Though we now think of McCarthy as one of the most hated men in American politics, even in 1954 he retained a passionate base of support, with about a third of the public backing his anti-communist campaign. Once the Senate voted against him, the tale of how he had been victimized by a corrupt and self-interested Washington establishment helped fuel the far right’s grievance politics — and spark what would become the modern conservative movement. Far from bringing an end to McCarthyism, the 1954 Senate vote mainly pushed it out of Washington, and a new generation of right-wing activists took up his cause.

Something similar is likely to happen as Trump departs the Oval Office warning of elite conspiracies and rigged ballots, encouraging his base to see themselves as noble warriors against an illegitimate political order. While the Trump presidency will soon be over, the history of Trumpism is just beginning.
Ross Douthat's column today is worrisome. He tells us that Trump's conspiratorialism is connecting with people he'd never have expected to fall for it.
Anyone familiar with his career could have predicted that he would claim to have been cheated out of victory. Anyone watching how he wielded power (or, more often, didn’t) as president could have predicted that his efforts to challenge the election results would be embarrassing, ridiculous and dismissed with prejudice in court....

... But ... one feature of November did crack my jaded shell a bit: not his behavior or the system’s response, but the sheer scale of the belief among conservatives that the election was really stolen....

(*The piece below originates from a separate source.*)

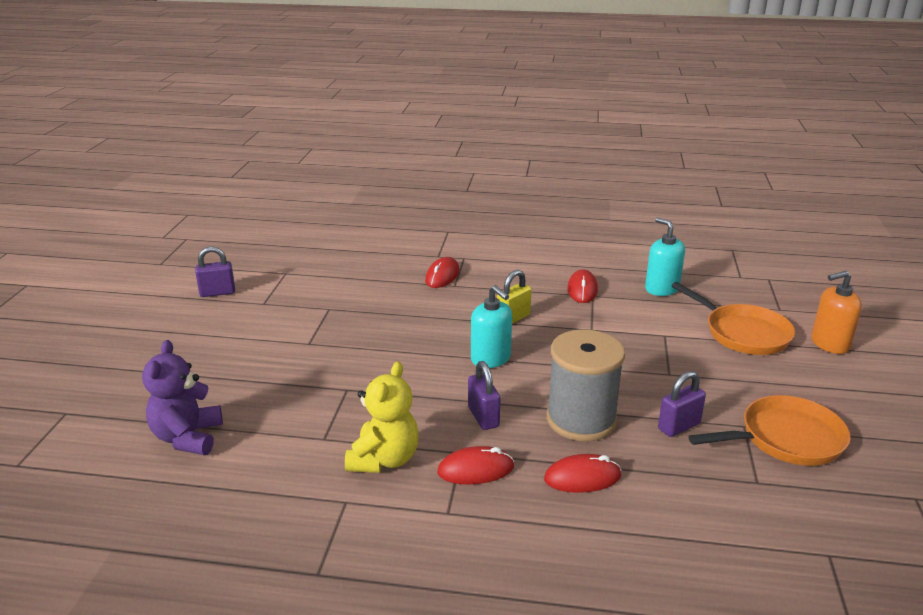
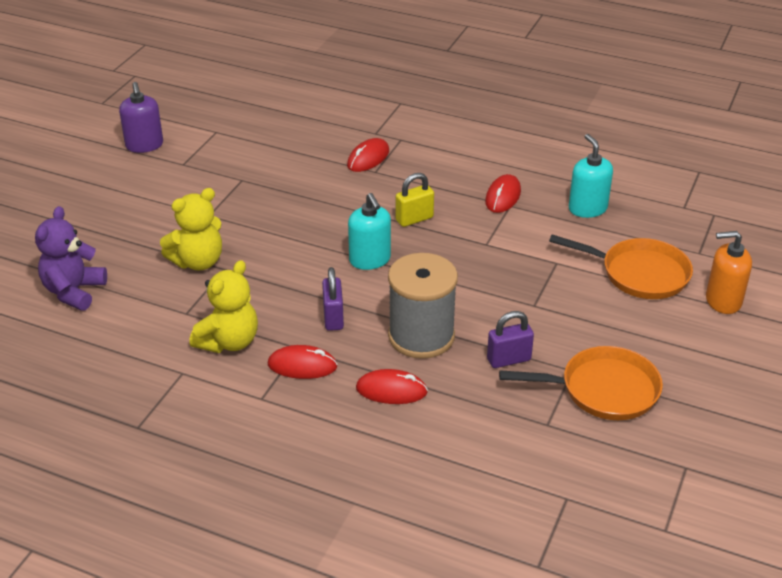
camera: 15 degrees right, 10 degrees up
purple padlock [195,246,235,297] -> purple soap dispenser [119,82,163,153]
orange pan [671,282,795,355] -> orange pan turned 45 degrees counterclockwise [549,234,693,299]
none -> yellow teddy bear [160,188,222,270]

... what has struck me, especially, is how the belief in a stolen election has spread among people I wouldn’t have thought of as particularly Trumpy or super-partisan, who aren’t cable news junkies or intensely online, who didn’t even seem that invested in the election before it happened.

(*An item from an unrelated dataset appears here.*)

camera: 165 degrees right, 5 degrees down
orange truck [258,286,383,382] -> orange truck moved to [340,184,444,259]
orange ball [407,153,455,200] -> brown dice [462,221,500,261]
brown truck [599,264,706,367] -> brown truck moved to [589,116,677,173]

Others have taken note of the same phenomenon: At National Review, Michael Brendan Dougherty writes that “friends who I did not know were political are sending me little snippets of allegations of voter fraud and manipulation.” At The American Mind, the pseudonymous Californian Peachy Keenan describes watching a passel of lukewarm Trump-supporter moms in her Catholic parish suddenly “get MAGAfied” by election conspiracy theories. (As a fraud believer herself, she thinks that’s a good thing.)
Douthat never arrives at the real reason Trump's conspiracies feel plausible: They're a natural extention of the "voter fraud" scaremongering that's been utterly mainstream on the right since the George W. Bush era, when U.S. attorneys were fired for refusing to prosecute nonexistent election tampering. It's also consistent with the right-wing media's multiple demonization campaigns of the last several decades -- against supposed corruption and criminality in "Democrat cities," against the alleged subterranean evil of "illegal aliens," against purported globalist plots on the part of George Soros and other "elitists." We allowed all these narratives to spread unchecked; the current crop of Trump-skeptical Republicans never challenged them, and Democrats chose not to fight back against the narratives with any passion.

I hope we're through with Trump and Trumpism. I fear we've only begun the process of fighting it.